#### Instructions to follow
Read the records and gather each line that includes "Document".

#### Input material
________________
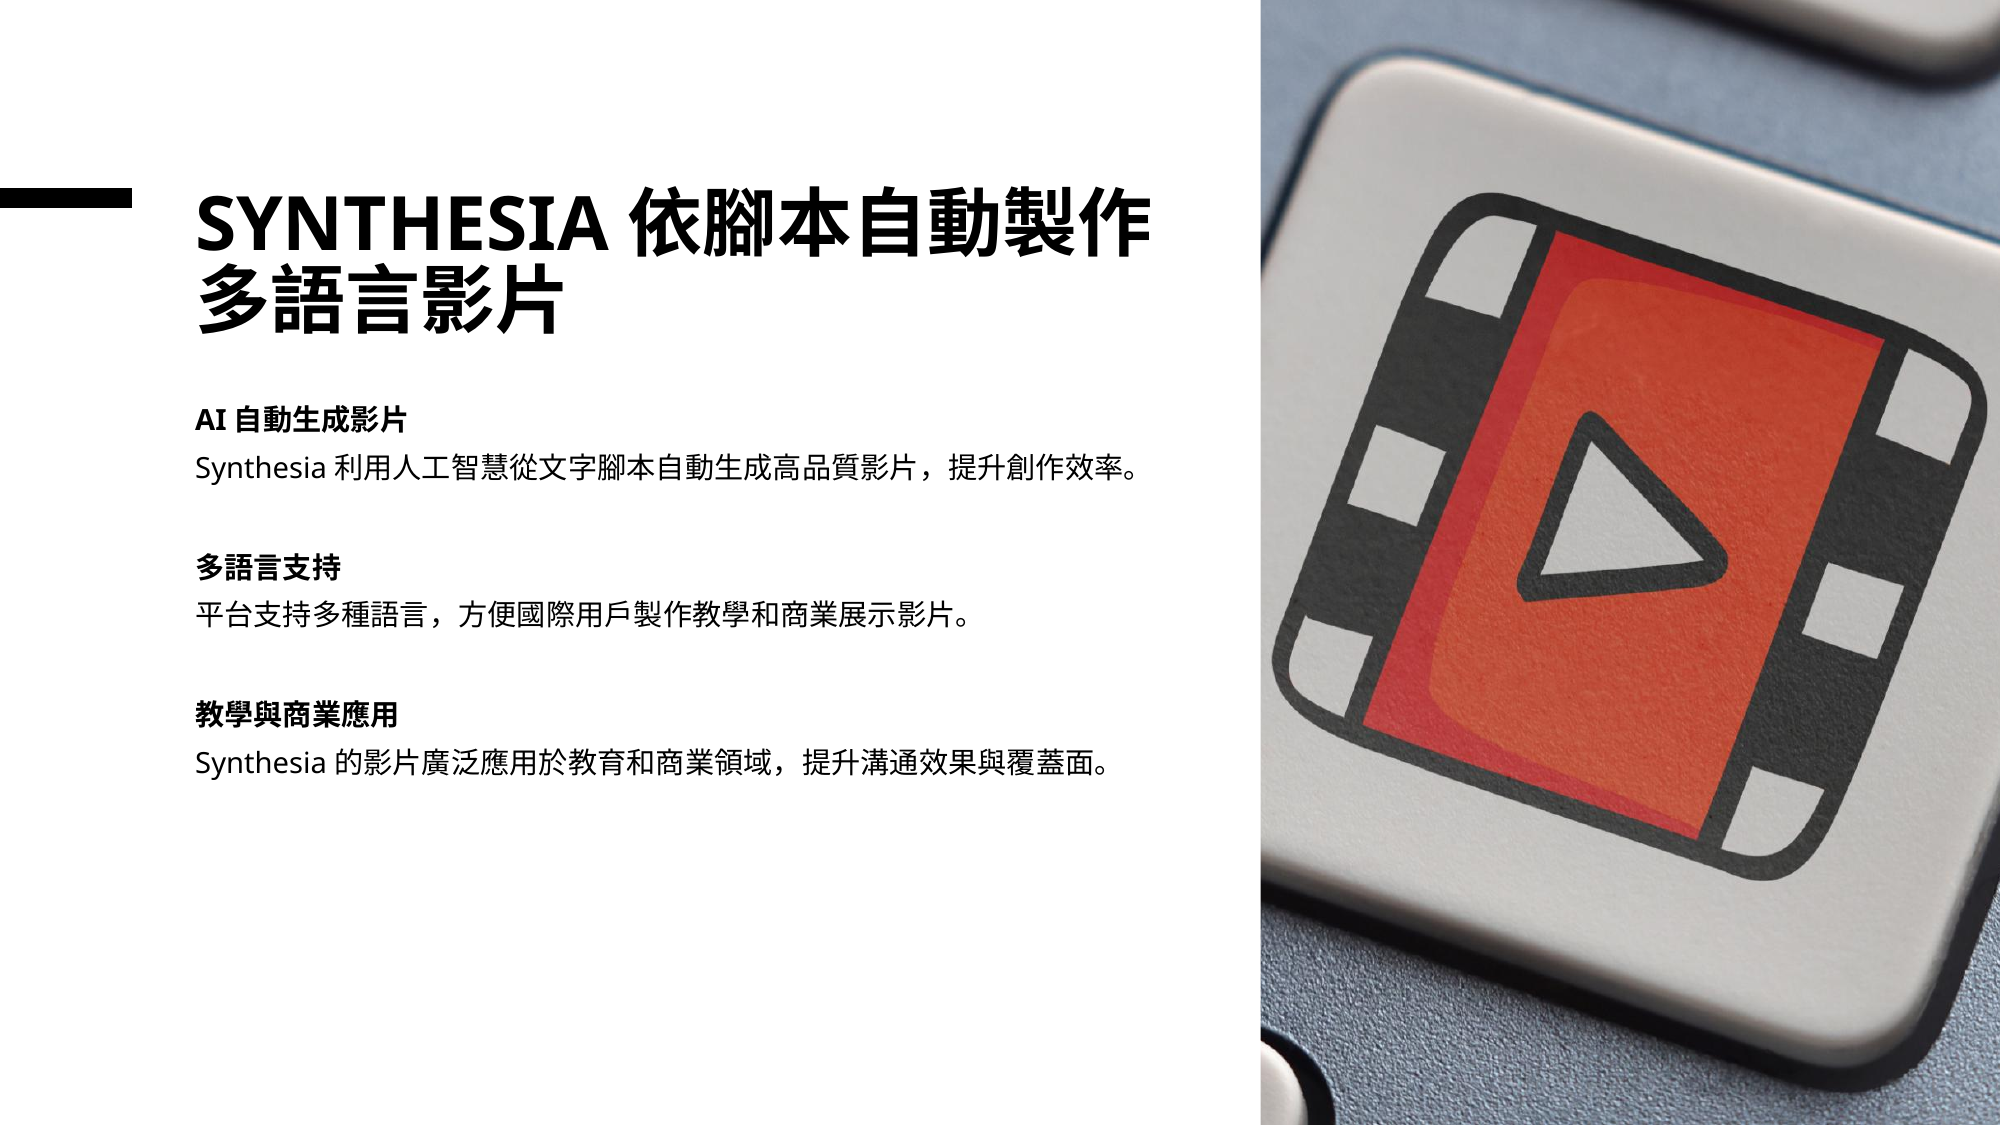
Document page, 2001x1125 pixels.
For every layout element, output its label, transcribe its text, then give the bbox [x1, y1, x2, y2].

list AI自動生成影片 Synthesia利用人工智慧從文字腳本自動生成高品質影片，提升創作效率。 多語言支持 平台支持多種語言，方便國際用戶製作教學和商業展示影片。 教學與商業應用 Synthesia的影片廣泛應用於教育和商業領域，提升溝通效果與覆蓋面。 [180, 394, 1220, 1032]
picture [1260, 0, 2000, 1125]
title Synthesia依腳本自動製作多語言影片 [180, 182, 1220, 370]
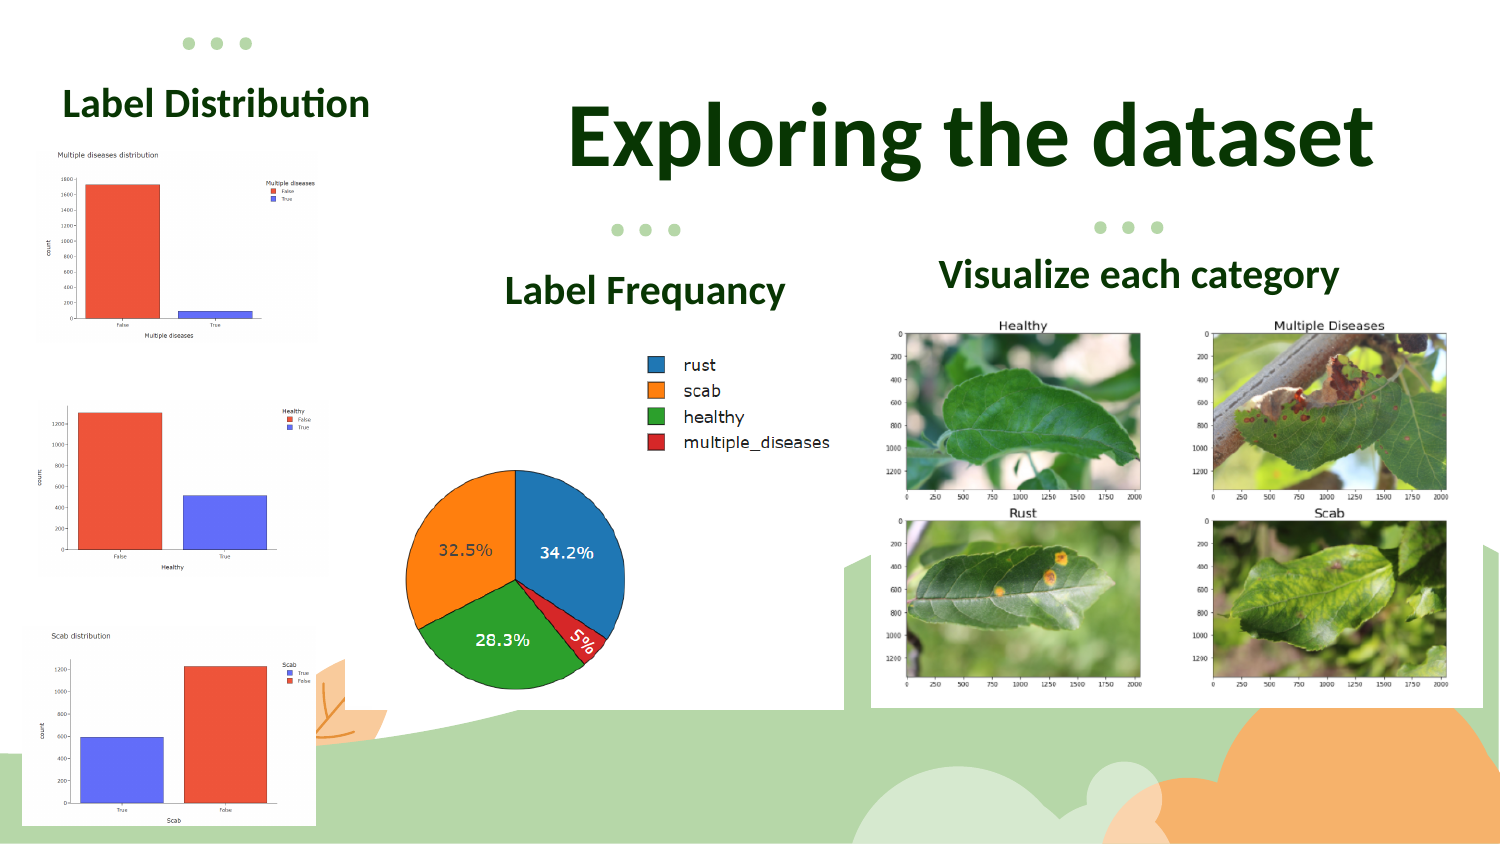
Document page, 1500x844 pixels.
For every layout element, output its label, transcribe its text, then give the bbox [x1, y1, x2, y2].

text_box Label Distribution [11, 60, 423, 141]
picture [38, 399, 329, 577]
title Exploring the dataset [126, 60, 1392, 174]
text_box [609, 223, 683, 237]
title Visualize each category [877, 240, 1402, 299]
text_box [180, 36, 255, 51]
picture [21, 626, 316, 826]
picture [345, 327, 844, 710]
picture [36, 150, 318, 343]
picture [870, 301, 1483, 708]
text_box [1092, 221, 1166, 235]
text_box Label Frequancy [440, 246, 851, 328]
________________
#### Solution below
Document page, 2001x1125 pixels.
Document page, 1500x844 pixels.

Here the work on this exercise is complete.